* _SOURCE TEXT_
Slung out (so we assume) of the US for some unspecified misdemeanour arising from an anti-Vietnam protest, this Coetzee settles with his ailing father – a disbarred lawyer, now a book-keeper – in a shabby farm worker's bungalow in the suburban Cape. An ineffectual oddball to most who come across him, "lonely and eccentric", he looks after his prematurely aged parent, and goes in for cack-handed DIY around the house as a high-minded gesture to prove that white men should do their own "dirty work". He tries to get started as a writer – indeed, publishes a novel, the real Dusklands – and scratches a living as an under-qualified teacher of "Extra English" to pupils as strait-laced girls' school. "A figure of comedy. Dour comedy", this gauche and unappealing "misfit" ("not made for the company of women") frets and fiddles on the margins of South Africa's unfolding tragedy. Bleak, chilly but finely calibrated, a deadpan humour anchors Summertime: the human absurdity of a lofty nobody cultivating his "principles" at the edge of an abyss.

Much of the book takes the form of Vincent's interviews with three women whose paths did cross with this Coetzee's: his married lover Julia, the fiery, witty offspring of Hungarian Jewish émigrés; his warm and forgiving country cousin Margie, and Adriana, the proud and wary Brazilian dancer whose daughter this meek bachelor who has "lost his manhood" teaches, while the mother becomes an object of his fantasy. In Coetzee's recent work, the sheer tricksiness of the narrative ruses can sound off-putting. Rest assured that the artfully voiced self-portraits of these fully realised women yield all the pleasures of more traditional fiction.

Julia, for instance, recounts the story of how her clumsy swain, in a fit of over-cerebral passion, tried to get them to make love in time with Schubert's String Quintet: "the man who mistook his mistress for a violin". To her, with her psychotherapist's hindsight, he suffers from an "autistic" sexuality.

Adriana, her husband dying after a brutal robbers' attack on the warehouse where he found work as a migrant from Angola, fends off the attentions of this "disembodied" half-hearted hippie. Creepily, he shows up to her dance classes to learn Latin American grooves, but moves like "a wooden puppet". To her, told of John Coetzee's later reputation, "a talent for words is not enough if you want to be a great writer. You also have to be a great man."

* _WORK TO COMPLETE_
Write the next part of the Summertime review, starting right after its last sentence.

(Data pulled from a collection)
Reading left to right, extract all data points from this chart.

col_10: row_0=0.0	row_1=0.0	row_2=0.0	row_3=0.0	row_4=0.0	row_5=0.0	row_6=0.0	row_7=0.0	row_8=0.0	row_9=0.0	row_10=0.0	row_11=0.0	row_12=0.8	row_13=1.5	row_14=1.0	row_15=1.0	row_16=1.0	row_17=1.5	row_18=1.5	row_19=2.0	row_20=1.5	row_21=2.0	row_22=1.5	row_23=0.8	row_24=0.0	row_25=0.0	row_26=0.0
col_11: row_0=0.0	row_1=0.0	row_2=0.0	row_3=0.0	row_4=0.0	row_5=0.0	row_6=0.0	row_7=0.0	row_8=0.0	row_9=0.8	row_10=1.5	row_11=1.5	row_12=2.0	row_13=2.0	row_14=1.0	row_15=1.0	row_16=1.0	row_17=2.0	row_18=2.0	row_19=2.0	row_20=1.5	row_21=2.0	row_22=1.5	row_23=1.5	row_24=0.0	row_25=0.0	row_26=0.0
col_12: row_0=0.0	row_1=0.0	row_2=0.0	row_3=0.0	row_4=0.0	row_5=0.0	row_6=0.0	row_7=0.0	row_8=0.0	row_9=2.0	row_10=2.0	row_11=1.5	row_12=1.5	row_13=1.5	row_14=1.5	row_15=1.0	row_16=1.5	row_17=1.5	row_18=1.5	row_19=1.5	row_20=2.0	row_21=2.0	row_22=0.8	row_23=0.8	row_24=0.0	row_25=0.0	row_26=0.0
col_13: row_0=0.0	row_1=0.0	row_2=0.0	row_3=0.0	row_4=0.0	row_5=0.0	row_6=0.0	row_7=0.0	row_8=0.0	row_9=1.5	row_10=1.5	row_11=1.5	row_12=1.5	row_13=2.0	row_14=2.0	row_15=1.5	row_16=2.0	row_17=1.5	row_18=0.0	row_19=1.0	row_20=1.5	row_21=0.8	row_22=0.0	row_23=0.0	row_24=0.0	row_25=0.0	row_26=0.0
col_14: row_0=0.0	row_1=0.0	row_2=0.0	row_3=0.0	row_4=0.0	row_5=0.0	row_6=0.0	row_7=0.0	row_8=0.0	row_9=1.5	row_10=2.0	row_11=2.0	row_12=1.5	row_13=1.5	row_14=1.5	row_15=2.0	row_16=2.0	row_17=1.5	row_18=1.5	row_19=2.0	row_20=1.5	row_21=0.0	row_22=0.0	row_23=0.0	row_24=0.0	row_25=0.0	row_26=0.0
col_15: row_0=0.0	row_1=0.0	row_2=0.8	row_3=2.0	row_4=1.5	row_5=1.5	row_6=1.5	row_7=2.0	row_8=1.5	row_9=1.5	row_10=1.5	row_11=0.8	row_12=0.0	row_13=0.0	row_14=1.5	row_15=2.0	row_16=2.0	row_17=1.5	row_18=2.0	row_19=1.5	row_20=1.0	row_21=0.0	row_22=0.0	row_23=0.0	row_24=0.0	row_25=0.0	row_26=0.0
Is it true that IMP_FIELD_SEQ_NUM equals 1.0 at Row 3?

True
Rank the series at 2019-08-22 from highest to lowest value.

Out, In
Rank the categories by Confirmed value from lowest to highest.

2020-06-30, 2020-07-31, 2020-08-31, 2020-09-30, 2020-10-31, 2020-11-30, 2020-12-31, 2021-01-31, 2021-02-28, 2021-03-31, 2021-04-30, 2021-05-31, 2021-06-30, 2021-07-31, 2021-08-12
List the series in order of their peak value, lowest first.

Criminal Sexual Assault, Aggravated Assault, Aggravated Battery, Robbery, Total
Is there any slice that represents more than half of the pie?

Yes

* _RESULT FOR THIS EXERCISE_
More affectionate, and the source of this book's most touching passages, cousin Margie fills us in on the slack, spineless, easy-going Coetzee clan – slapgat, in the Afrikaans that John doesn't much like to speak. With rare bursts of lyricism, she recalls her and John's childhood summer bliss in the lovely emptiness of the Karoo. The actual Coetzee, a supreme artist of nuance and fable, seldom gazes straight into the sun of history. So when we stumble over irony-free moments such as this big-hearted farmer's wife's silent prayer as a "Coloured" nurse takes her sick mother to the hospital that would turn away the carer – "Let the time come soon, O Lord... when all this apartheid nonsense will be buried and forgotten" – the effect is simply devastating.

Via Vincent's closing interviews, with fellow-teachers at the university where the fledgling writer will find work, we gain a more detached perspective on a cold fish whose books (for his French colleague and lover Sophie) remain "Too cool, too neat... too lacking in passion" – just like the under-powered man himself. Certainly, Summertime trips between reality and invention, self and mask, with a literary grace that "Coetzee" the hapless hoofer could never manage on the dancefloor. "Is it fiction?" Julia asks of "Dusklands by JM Coetzee". "Sort of" comes the reply.

The book will easily wrongfoot any naïve seeker of correspondences between art and life. That is part of its point – but so too is the tender and incisive portrayal of thwarted feelings in a time of troubles, and the robustly drawn women who give this anaemic anti-hero lessons in a tougher kind of truth. All meta-fictional gambits aside, feisty Julia can – on behalf of this trio - claim the almost-final word. She tells the biographer that "I really was the main character. John really was a minor character". Readers of Summertime may, in the end, be inclined to agree.